I have tons of sweater patterns in my pattern stash, so it's not that I find sweaters unappealing, and since I live in Minnesota, so it's not like I don't need sweaters.
So why no sweaters? Maybe it's the cost. I am cheapcheapcheap. While I have lots of single skeins for quickie projects, I don't buy yarn in quantities. I can't go to my stash and find several choices for a sweater.
I ordered yarn for this sweater, even got an extra ball just to be safe. It's lovely smooshy yarn in a color that makes my mouth water and will look great on me.
I've had gauge problems, and had to start over after knitting 6" of body and one sleeve. I could probably go down one more needle size (gauge swatches lie), but I'm afraid if I frog again I will ruin the yarn.
When I signed up to test knit, I knew I would have to actually finish the sweater. It's like a little trick I pulled on myself.

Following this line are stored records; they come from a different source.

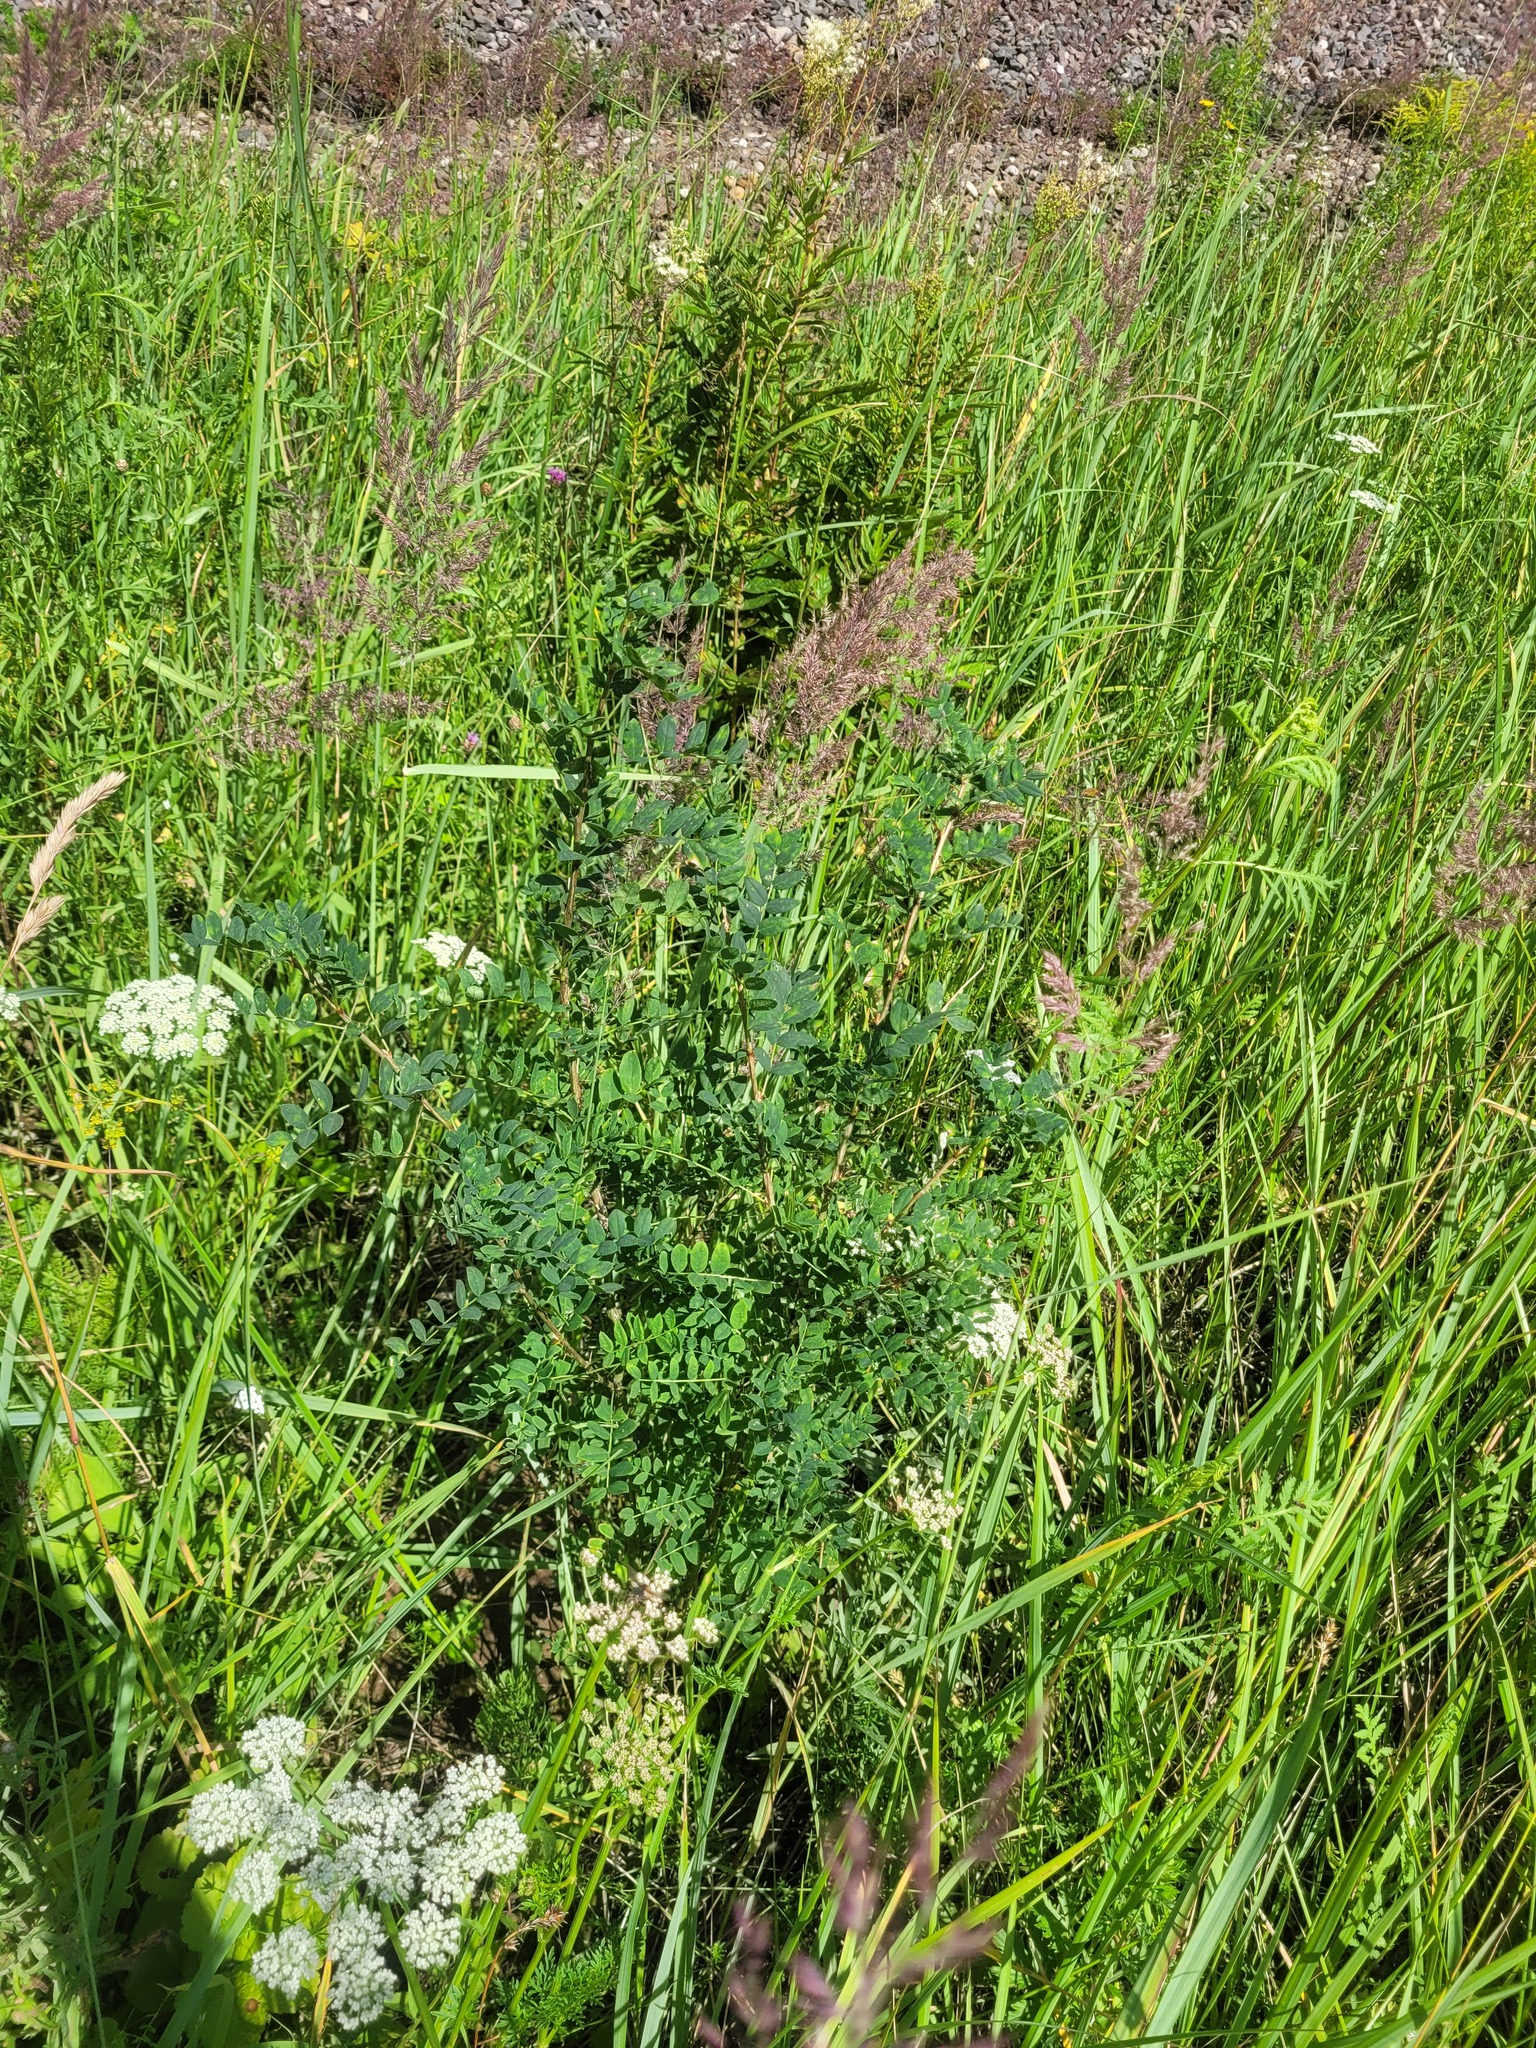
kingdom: Plantae
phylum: Tracheophyta
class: Magnoliopsida
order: Fabales
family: Fabaceae
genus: Caragana
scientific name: Caragana arborescens
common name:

I stopped posting for a bit. Quite a bit. As in, I forget how many things I've knit and how many dogs I've fostered. Lots of the former, a few of the latter.
The big news? I'm knitting baby things for my niece, due July 5. Knitting baby things is awesome. And addictive. A whole sweater is just a few hours! I even did a blanket, but that was a bit of a chore, even in my favorite Little Arrowhead pattern. It's fun adding little details to projects, such as the Wee Leaf set, pictured here. I added wee leaves to the straps of Mary Jane booties instead of knitting socks. Ack, the cuteness!
The next big news? Foster failure! We (a term I must use loosely, as my boys didn't have a lot of choice) adopted Jayne, a chihuahua-terrier mix. She's a dainty little devil, who cleverly hid her Jack Russell-ness until I had completely fallen for her. (No, there is nothing wrong with Jack Russells, I just prefer to believe I am smarter than my dog, and Russells really challenge that belief.)
Anyway, Jaynie is a sweet girl. We've had to put up with teenage puppy tricks that we had forgotten - the interminable chewing, for example. She has devoured more rolls of toilet paper than all of the pups who've ever lived in our bathroom. I praised her last week because she only shredded a roll halfway, instead of making confetti out of the whole roll. She may be growing up!
Jayne is the happy recipient of two sweaters. She is such a girl, she loves 'em! At only ten pounds, she's a good size to knit for, too. Poor Harley, at 30 pounds, never gets sweaters!
I've spent a lot of time updating my Ravelry page with photos, so instead of going into details about the past, I'm going to start fresh!
My current project is a test knit, the Corona Sweater. It's a basic knit from the bottom up, in the round, close-fitting sweater with just a titch of color work and some cabled ribbing. So far, so good. I'm using Valley Yarns Northampton, and really loving this yarn. It's super cushy and the color has lots of depth.
Forty-something knitter, married to a forty-somthing boy genius (Khi), parent of a 13-year-old rock star(Sandman), lap for three dogs (Jayne, Harley, and Machiavelli). Soon to be auntie to Captain America.